Scan the listing for the word "views", and copy out each line where it is found.
(Material for the task begins)
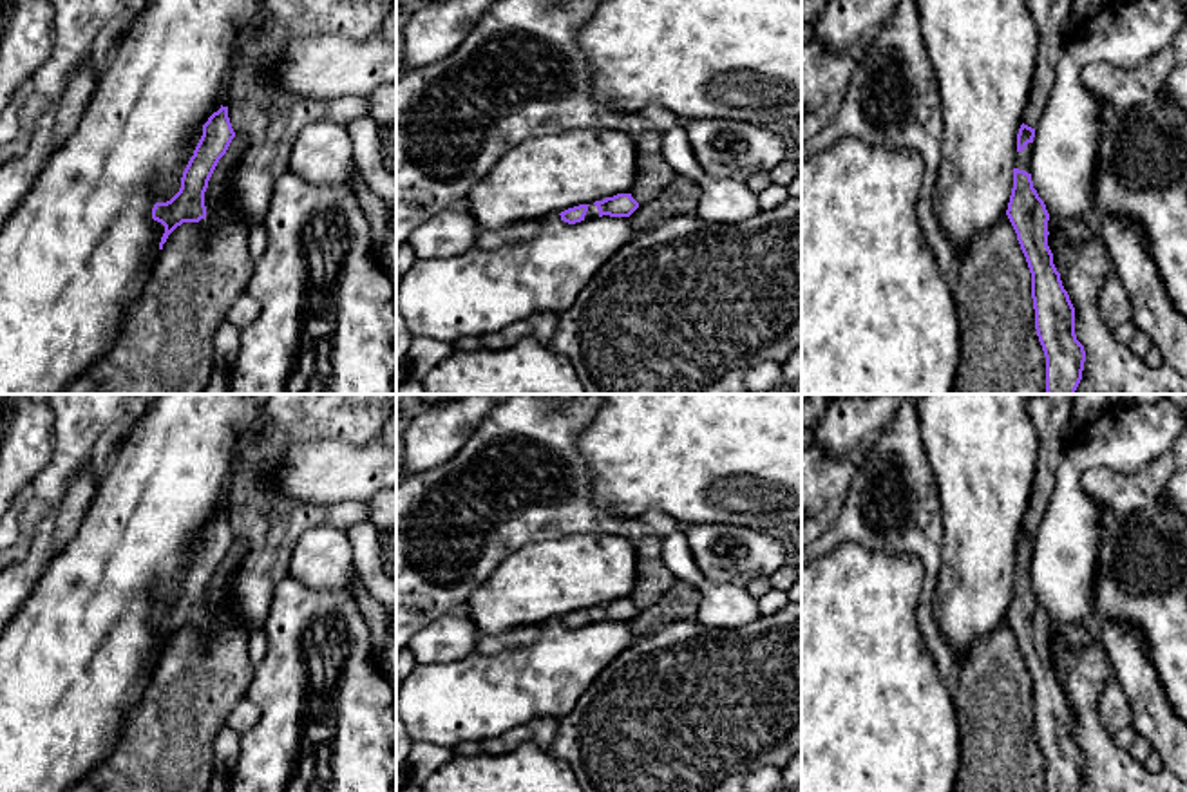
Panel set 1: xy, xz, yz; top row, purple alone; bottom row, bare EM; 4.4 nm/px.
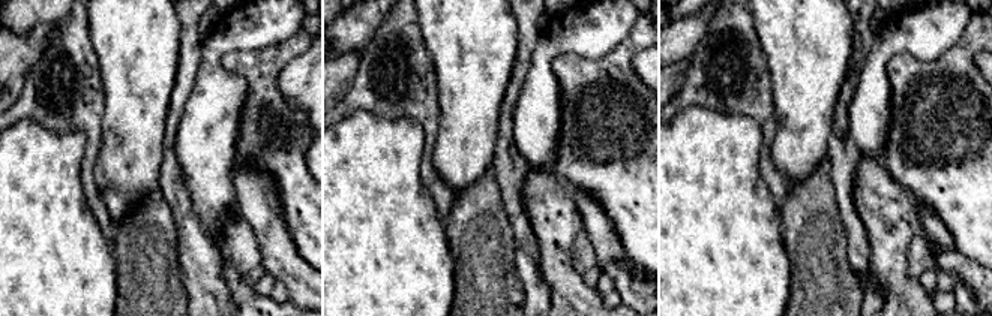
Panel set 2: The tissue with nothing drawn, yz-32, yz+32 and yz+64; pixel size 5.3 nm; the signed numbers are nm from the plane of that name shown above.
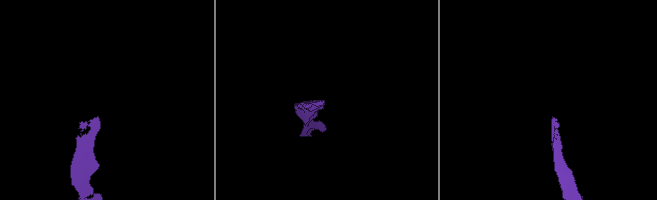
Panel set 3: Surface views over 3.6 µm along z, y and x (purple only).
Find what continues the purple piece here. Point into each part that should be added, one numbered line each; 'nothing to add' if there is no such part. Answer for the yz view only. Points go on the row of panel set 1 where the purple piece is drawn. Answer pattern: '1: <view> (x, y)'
1: yz (1023, 160)

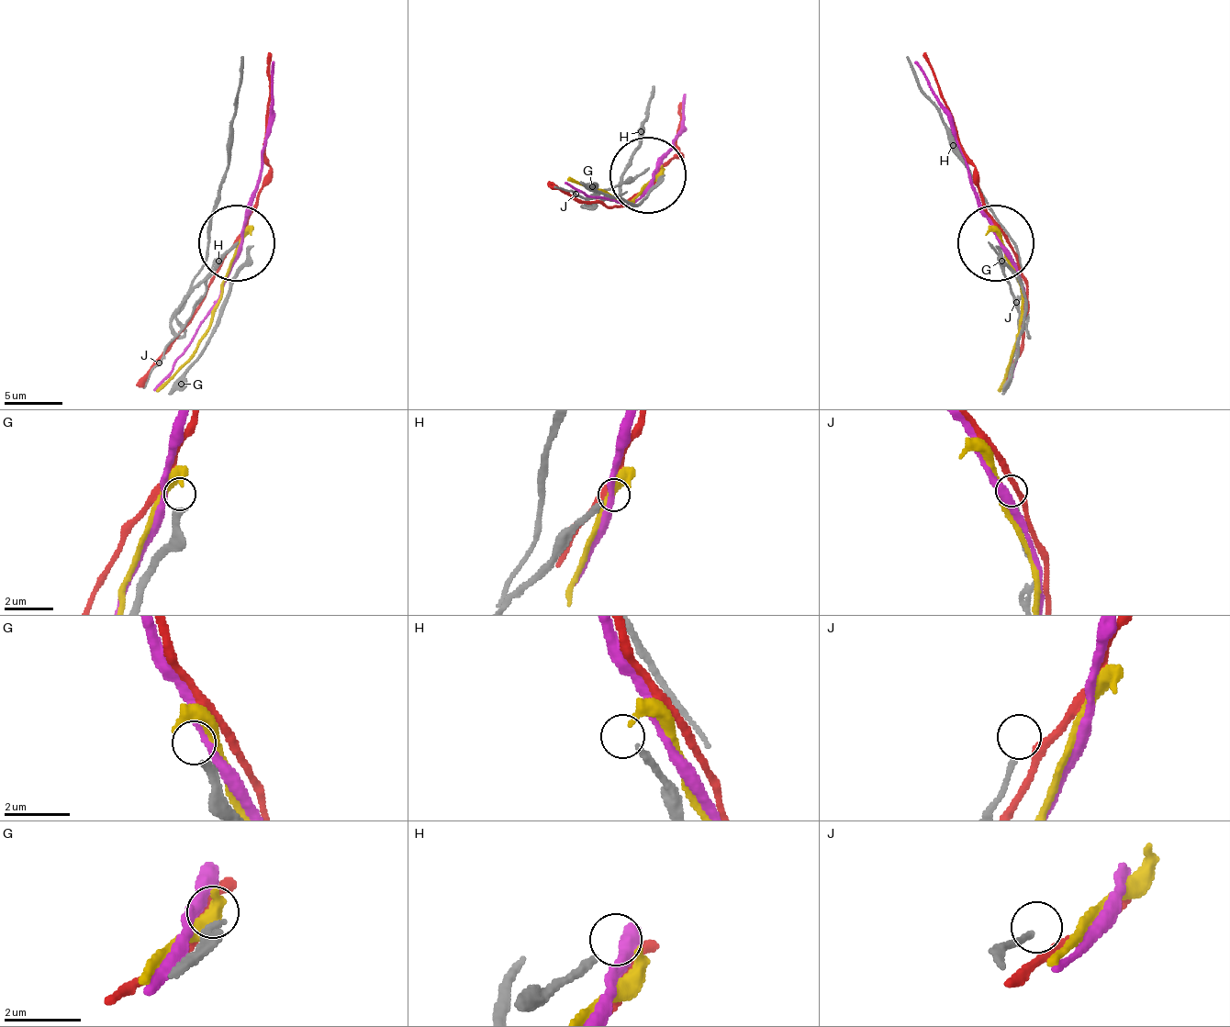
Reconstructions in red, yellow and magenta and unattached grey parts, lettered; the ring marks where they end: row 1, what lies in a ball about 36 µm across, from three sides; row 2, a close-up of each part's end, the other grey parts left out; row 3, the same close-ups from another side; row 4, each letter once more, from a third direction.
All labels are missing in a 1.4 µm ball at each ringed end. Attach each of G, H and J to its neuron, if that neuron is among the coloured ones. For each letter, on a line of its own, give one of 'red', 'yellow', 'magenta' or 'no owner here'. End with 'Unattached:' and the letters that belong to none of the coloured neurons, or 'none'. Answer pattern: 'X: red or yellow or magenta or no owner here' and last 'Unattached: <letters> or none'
G: no owner here
H: yellow
J: no owner here
Unattached: G, J

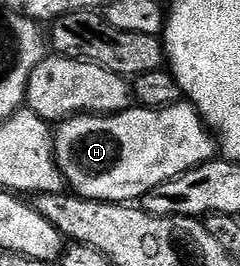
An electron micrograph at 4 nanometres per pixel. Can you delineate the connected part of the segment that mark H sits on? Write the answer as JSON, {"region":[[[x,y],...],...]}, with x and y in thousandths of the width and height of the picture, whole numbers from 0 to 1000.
{"region":[[[742,383],[671,406],[550,398],[467,436],[350,429],[267,451],[225,485],[229,605],[263,647],[275,703],[358,752],[458,767],[592,756],[596,733],[671,684],[738,669],[754,650],[863,602],[900,598],[904,530],[846,459],[846,440],[792,383]]]}

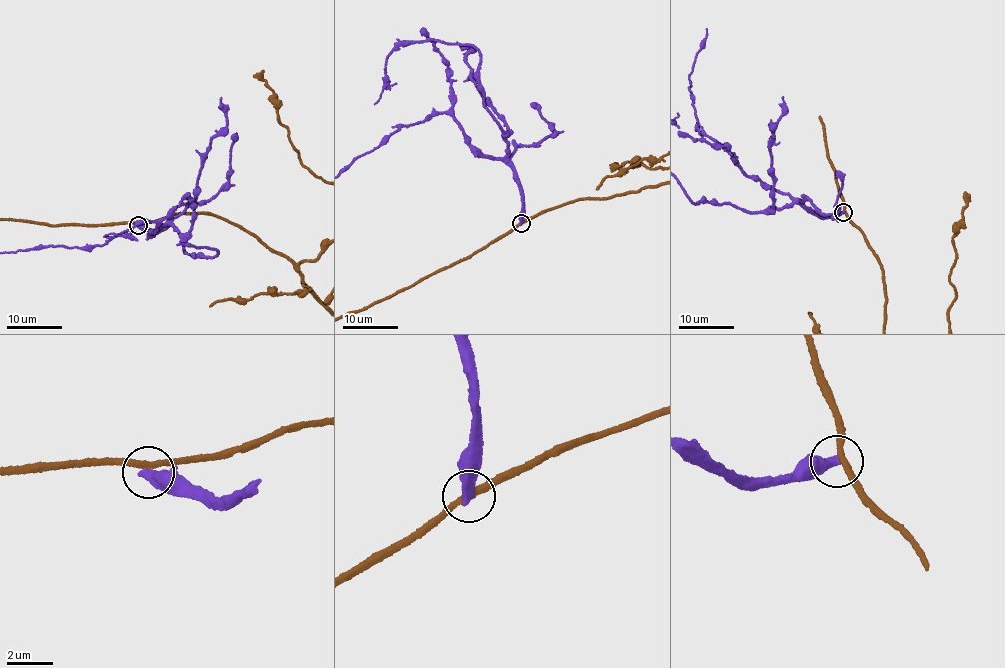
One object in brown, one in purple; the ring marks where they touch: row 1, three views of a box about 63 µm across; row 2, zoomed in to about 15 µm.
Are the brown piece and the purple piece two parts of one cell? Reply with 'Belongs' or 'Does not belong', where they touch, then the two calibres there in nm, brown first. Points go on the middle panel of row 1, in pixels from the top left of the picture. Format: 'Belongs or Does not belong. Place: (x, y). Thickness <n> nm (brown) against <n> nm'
Does not belong. Place: (521, 223). Thickness 280 nm (brown) against 460 nm

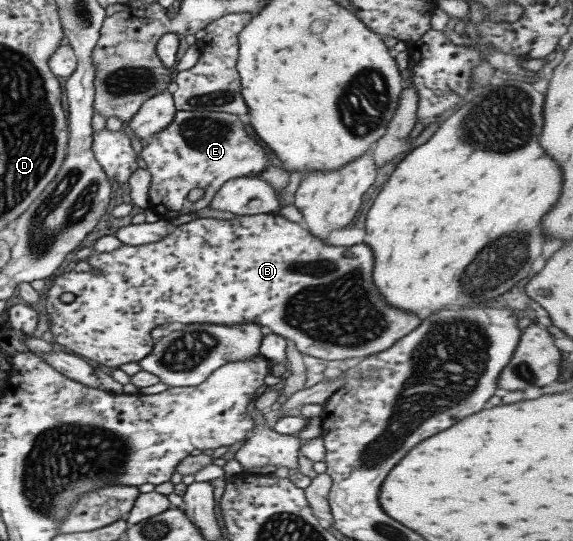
(Material for the task ends)
Answer to the exercise:
Panel set 3: Surface views over 3.6 µm along z, y and x (purple only).
One object in brown, one in purple; the ring marks where they touch: row 1, three views of a box about 63 µm across; row 2, zoomed in to about 15 µm.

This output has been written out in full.